Dabbling actor, sex god, and ethereal being Prince took his last bow. Actress and wrestling star Joan ‘Chyna’ Laurer departed without so much as a goodbye. Patty Duke (The Patty Duke Show) made a graceful exit, while Garry Shandling (The Larry Sanders Show) was taken from us in what seemed like mid conversation. Tough guy George Kennedy (Cool Hand Luke) slipped through along with athlete turned actor Tony Burton (Rocky). We had to say goodbye to the wonderfully funny George Gaynes (Police Academy), along with the voice of Donald Duck and Bugs Bunny Joe Alaskey. Then of course, there was our beloved Fisher who was quickly followed by her mother, Debbie Reynolds (Singin’ in the Rain) who undoubtedly died of a broken heart.

debbie-reynolds

The sad truth is, this is the norm now.

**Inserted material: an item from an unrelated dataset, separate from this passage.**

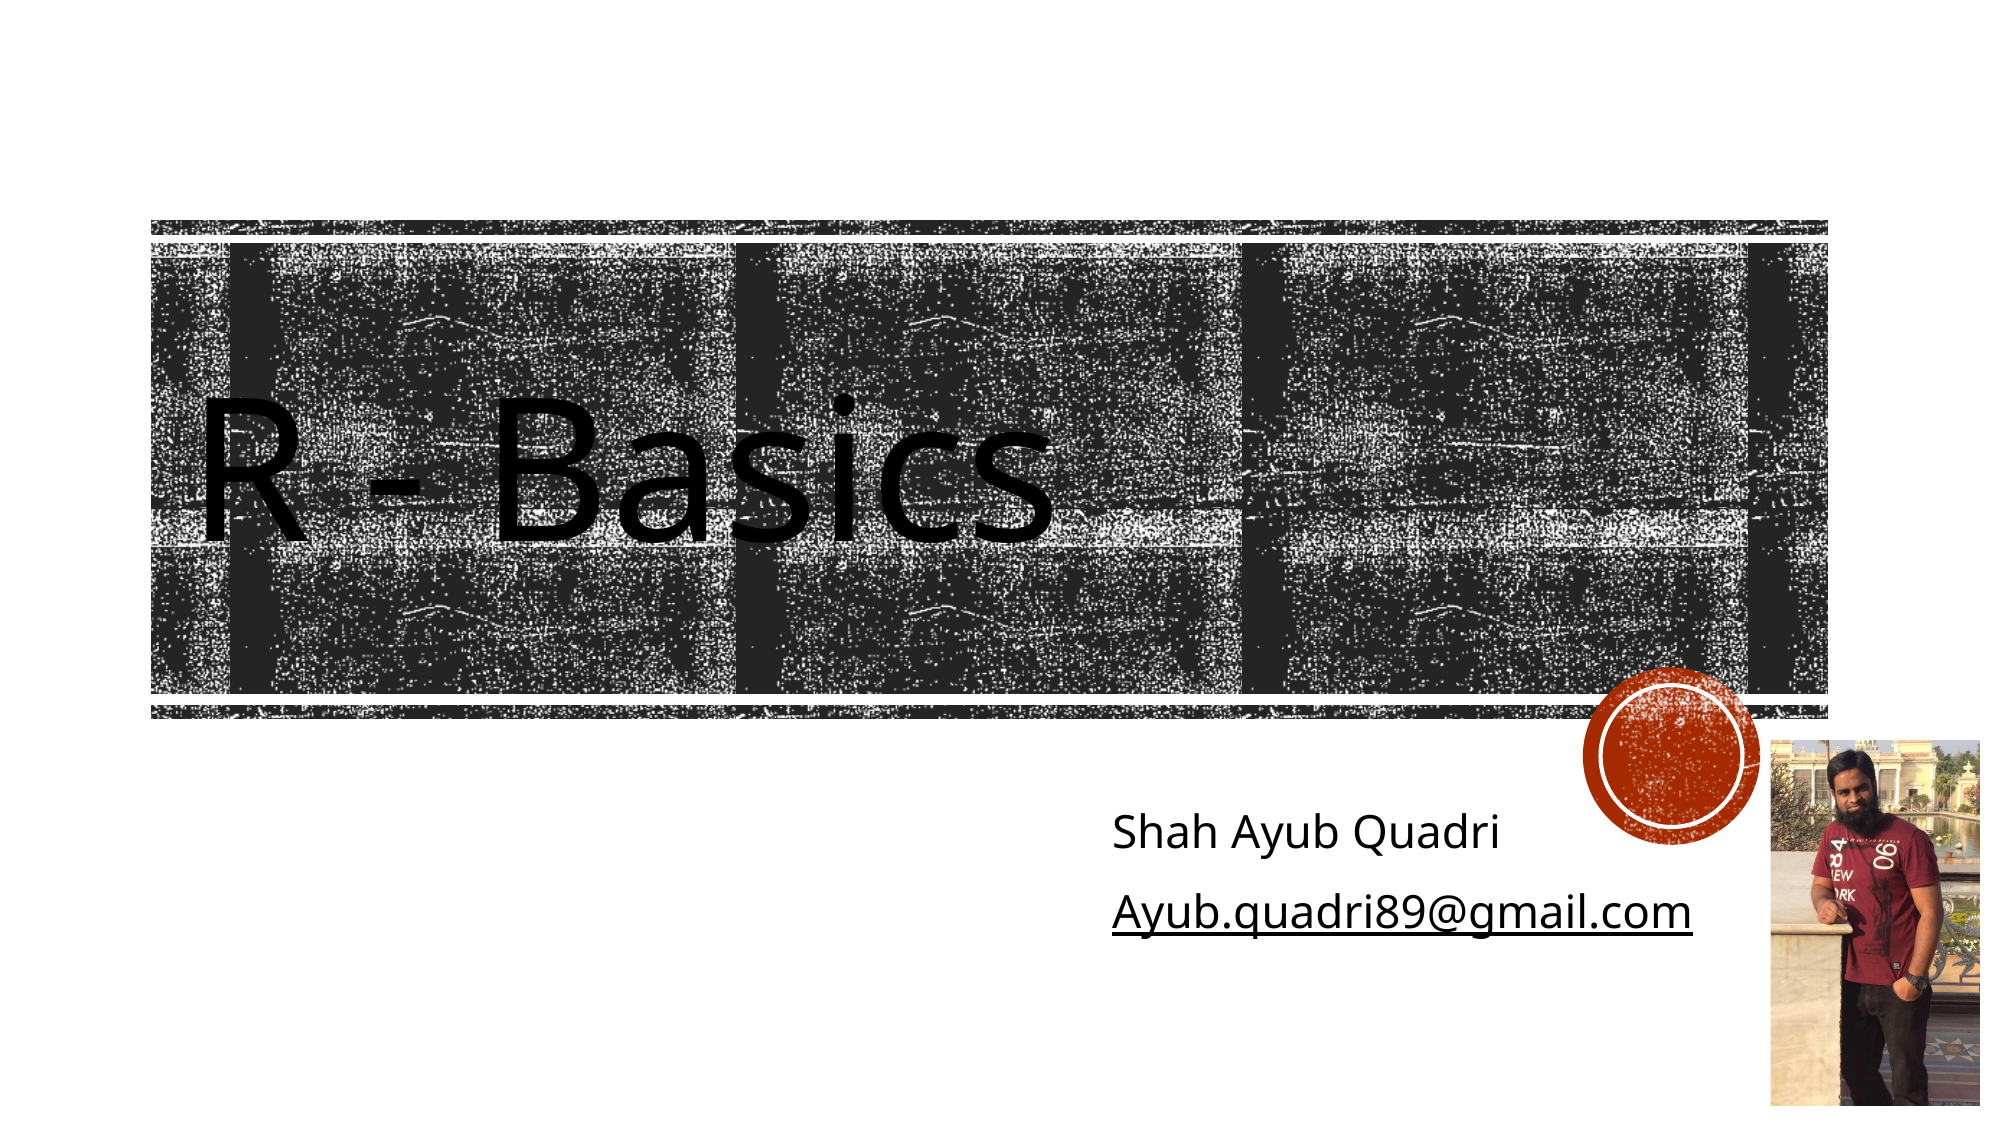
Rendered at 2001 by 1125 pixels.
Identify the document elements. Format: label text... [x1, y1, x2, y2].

The people we worship and idolize are only people, and unfortunately part of what makes their talent so immense is the fact that it surpasses their own stay on this earth by eons. As we move into 2017, remember those we have lost, seek out their work. But also indulge yourself with a quick immersion into the work of those who are still here, still pushing out more to make the world a better place.

We will miss those we lost, but we will never, ever forget them.